Da die Ministerpräsidenten und die Bundesregierung sich im letzten Jahr darauf verständigt haben, bis zum Herbst dieses Jahres eine solche Qualifizierungsoffensive zu konzipieren und wir kurz vor dem Bildungsgipfel der Bundeskanzlerin stehen, will ich mit diesem Bildungsgipfel beginnen.

Kollegin Feußner hat gestern, als es um die Bildungsfinanzierung ging, in Richtung Sozialdemokratie darauf hingewiesen, man möge sich dort erst einmal intern abstimmen, bevor man sich öffentlich äußert, ansonsten sei das Ankündigungspolitik. Ich hoffe, dass Sie das auch Ihrer CDU-Vorsitzenden erklären. Wenn ich die Zeitung lese, kann ich feststellen, dass es beim Thema Bildungsgipfel und dem, was dabei passieren soll, erhebliche Dissonanzen zwischen der Bundesregierung und den Ministerpräsidenten, nicht zuletzt den CDU-Ministerpräsidenten gibt.

Ich habe der „Süddeutschen Zeitung“ vom 22. September 2008 das Zitat entnommen: „Im Augenblick lassen die Ministerpräsidenten Merkel am langen Arm vertrocknen.“ Sie bestehen darauf, dass es im Wesentlichen ihre Zuständigkeit sei.

Deshalb will ich auf Problem hinweisen, bei dem die Ministerpräsidenten nicht ganz Unrecht haben. Wir haben eine Föderalismusreform I hinter uns, die Mutter aller Reformen. Damit sind die beinahe letzten Kooperationsmöglichkeiten zwischen Bund und Ländern abgeschnitten worden. Nachdem man sich als Bundesregierung sozusagen der eigenen Zuständigkeiten fast gänzlich entledigt hat, auf Klassenfahrt durch das Land zu fahren und mal zu schauen, wie es denn mit der Bildung ist, und so zu tun, als sei das jetzt die Schwerpunktaufgabe der Bundesregierung, dass ist in der Tat nicht mehr als Ankündigungspolitik.

Ich will für meine Fraktion deutlich zum Ausdruck bringen: Wir haben nach wie vor erheblichen Änderungsbedarf.
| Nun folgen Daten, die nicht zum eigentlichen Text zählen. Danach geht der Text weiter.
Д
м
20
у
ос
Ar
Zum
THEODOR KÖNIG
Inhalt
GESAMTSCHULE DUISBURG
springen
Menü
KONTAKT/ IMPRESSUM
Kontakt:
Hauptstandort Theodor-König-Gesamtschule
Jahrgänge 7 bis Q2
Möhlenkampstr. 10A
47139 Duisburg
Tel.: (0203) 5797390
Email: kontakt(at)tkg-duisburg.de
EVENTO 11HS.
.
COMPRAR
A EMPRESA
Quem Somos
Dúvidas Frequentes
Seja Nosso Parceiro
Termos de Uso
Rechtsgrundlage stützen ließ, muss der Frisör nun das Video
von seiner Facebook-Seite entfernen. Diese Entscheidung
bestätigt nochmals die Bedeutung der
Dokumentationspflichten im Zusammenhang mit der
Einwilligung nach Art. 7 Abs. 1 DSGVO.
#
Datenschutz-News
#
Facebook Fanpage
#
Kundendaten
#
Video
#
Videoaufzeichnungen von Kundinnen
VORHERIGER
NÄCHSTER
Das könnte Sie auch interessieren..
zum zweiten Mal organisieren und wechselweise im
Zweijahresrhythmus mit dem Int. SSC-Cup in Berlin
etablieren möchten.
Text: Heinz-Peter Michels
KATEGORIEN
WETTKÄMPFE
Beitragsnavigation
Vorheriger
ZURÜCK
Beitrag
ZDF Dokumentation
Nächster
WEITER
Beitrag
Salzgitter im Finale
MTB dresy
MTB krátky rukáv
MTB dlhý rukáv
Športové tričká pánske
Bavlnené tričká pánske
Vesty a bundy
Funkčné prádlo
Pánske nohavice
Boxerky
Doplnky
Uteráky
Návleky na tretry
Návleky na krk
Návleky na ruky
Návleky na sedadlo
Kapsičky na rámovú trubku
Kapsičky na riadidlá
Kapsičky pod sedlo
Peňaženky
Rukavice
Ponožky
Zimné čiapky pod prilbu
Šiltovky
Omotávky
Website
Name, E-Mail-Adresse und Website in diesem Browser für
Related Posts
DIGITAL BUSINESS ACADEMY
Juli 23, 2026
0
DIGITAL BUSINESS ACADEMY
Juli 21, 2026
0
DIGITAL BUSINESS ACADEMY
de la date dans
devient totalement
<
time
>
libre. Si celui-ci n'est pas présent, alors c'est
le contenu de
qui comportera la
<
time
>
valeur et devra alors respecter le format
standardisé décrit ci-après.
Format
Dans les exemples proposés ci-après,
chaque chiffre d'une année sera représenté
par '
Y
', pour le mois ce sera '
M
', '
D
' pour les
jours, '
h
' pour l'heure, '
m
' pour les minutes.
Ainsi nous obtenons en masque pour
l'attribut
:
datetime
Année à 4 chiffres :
Aus unserer Sicht muss das Kooperationsverbot in Bildungsfragen wieder fallen. Es hindert mehr, als es nützt.

Das betrifft in erheblichem Maße die Finanzausstattung in der Bildungsrepublik. Wir haben in vielen Bereichen des Bildungswesens eine chronische Unterfinanzierung. Es ist doch völlig klar: Die Länder werden diese Aufgabe allein nicht schultern können. Der Bund muss hierfür in die Pflicht genommen. Dafür, hoffe ich, gibt es Mehrheiten in der Föderalismusreform II, damit wir zumindest in der Frage der Bildungsfinanzierung Korrekturen gegenüber dem vornehmen können, was im Rahmen Föderalismusreform I fälschlicherweise beschlossen worden ist.

Zur Frage der Finanzierung: Ich habe heute der Zeitung entnommen, dass am Montag im CDU-Präsidium darüber diskutiert werden soll, dass die Bundesrepublik bis zum Jahr 2015 ihre Bildungsausgaben auf 10 % des Bruttoinlandsprodukts (BIP) steigern will. Ich will auf den Bildungsbericht der Bundesregierung hinweisen, den wir im Jahr 2008 bekommen haben. Nach diesem Bericht betrugen die Bildungsausgaben im Jahr 2006  6,2 % des BIP. Bundesweit wurden also rund 143 Milliarden Euro für Bildung ausgegeben. Wenn die Quote für Bildungsausgaben auf der Grundlage des BIP im Jahr 2006 auf 10 % erhöht werden würde, dann würden im Jahr 2015  232 Milliarden Euro für die Bildung ausgegeben werden. Das sind Mehrausgaben von 90 Milliarden Euro. Sie geben keinerlei Refinanzierungsvorschläge an. Gestern stellen Sie sich hier hin und erklären, wir dürften im Bildungskonvent keine Forderung aufschreiben, die mehr Geld kostet. Das sei unseriös.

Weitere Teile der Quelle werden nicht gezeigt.